Wisconsin Culinary Schools
Tucked into the Midwest, Wisconsin is an excellent state for aspiring chefs. Chefs here have access to some of the best dairy in the country, fresh beef all year long, and delicious seasonal produce. There are over 5.7 million people living in Wisconsin, mostly concentrated near large cities like Madison, Milwaukee, and Green Bay. However, Wisconsin also has many rural communities throughout the state. Overall, the cost of living in Wisconsin is on par with national averages.
Wisconsin has lots of excellent restaurants, including Red Eye Brewing Company, Matsu Ya, and Clancey's Stone Lion. Most restaurants in this state focus on traditional American cuisine, but there are many ethnic restaurants as well.
In Wisconsin, there are 10 schools that offer culinary education. Most of them are located in or very close to large cities. Wisconsin has one of the most affordable average tuition rates in the country; you can expect to pay an average tuition cost of $3,855. Scholarship opportunities are numerous in this state, leading to an average scholarship award of $1,150. The average class size in Wisconsin is 14 students, which gives you the opportunity to work one-on-one with your instructors.
There are three primary ways you learn culinary skills. Hands-on learning is the main way you learn culinary skills. Instead of spending most of your time in a traditional classroom, you can plan on spending most of your time in a student kitchen. Here, you can learn how to clean different proteins, how to prep vegetables, and how to cook food using different methods. You are expected to take the education you get here and practice outside of class hours.
You also spend some time learning from lectures and books. This type of education is typically reserved for cooking terminology, the history of different types of cuisine, and business/management skills.
Finally, you use much of what you've learned in a practical setting by completing an internship or practicum. This may be one of the most important parts of your program, since you begin building connections that may lead to a new career after graduation.
Once you have gone through all the work of earning a culinary degree or certificate, it is time to begin your career. There are many ways you can put your culinary expertise to use. Possibly the main work environment for chefs is the restaurant, since the Bureau of Labor Statistics reports that 46% of chefs work in restaurants.
You could also consider working as a caterer or private chef. There are self-employment opportunities, as well; you could open a restaurant, become an independent private chef, or start a catering company.
Some of the primary culinary employers in Wisconsin are Patrice & Associates, Cheddar's Casual Cafe, and Uno Restaurant.
When you work in Wisconsin, you don't have to worry about becoming licensed or certified as a chef. There are currently no laws that require the licensure of chefs or cooks. However, there are optional certification options that can help you get started in your career. The American Culinary Federation has one of the most trusted certification programs in the country.
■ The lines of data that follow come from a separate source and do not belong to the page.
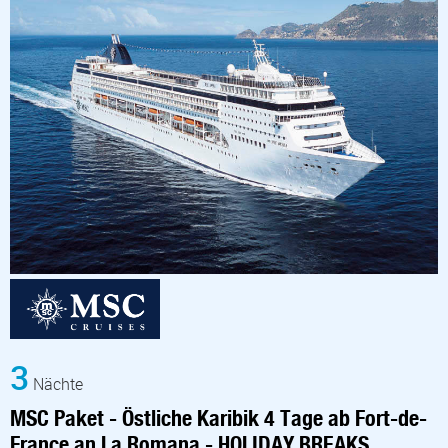
3
Nächte
MSC Paket - Östliche Karibik 4 Tage ab Fort-de-
France an La Romana - HOLIDAY BREAKS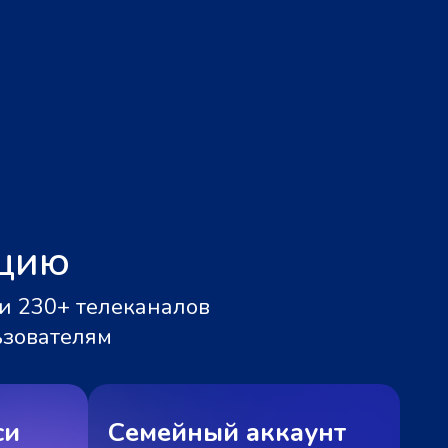
ацию
и 230+ телеканалов
ьзователям
си
Семейный аккаунт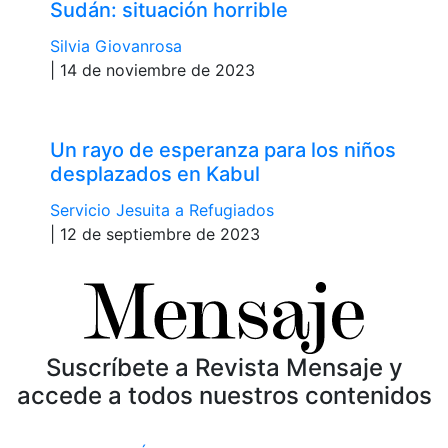
Sudán: situación horrible
Silvia Giovanrosa
| 14 de noviembre de 2023
Un rayo de esperanza para los niños
desplazados en Kabul
Servicio Jesuita a Refugiados
| 12 de septiembre de 2023
Suscríbete a Revista Mensaje y
accede a todos nuestros contenidos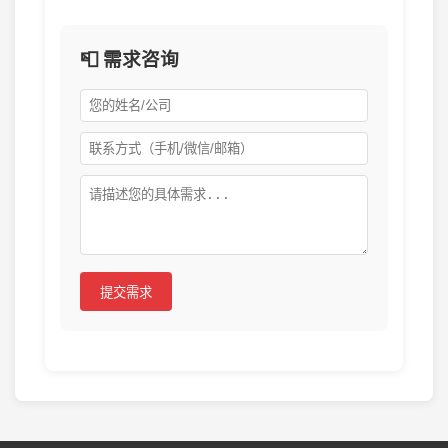
📮 需求咨询
提交需求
You can increase your earning potential by getting more experience in the field and gaining seniority. Executive chefs are typically the highest paid chefs in a kitchen, followed by sous chefs and line chefs.
The job outlook for chefs and cooks in Wisconsin is even better than the national average. Chefs can anticipate a 7% increase in job openings between 2010 and 2020, while cooks can expect a 25% increase in job openings in the same time frame (O*Net, 2010).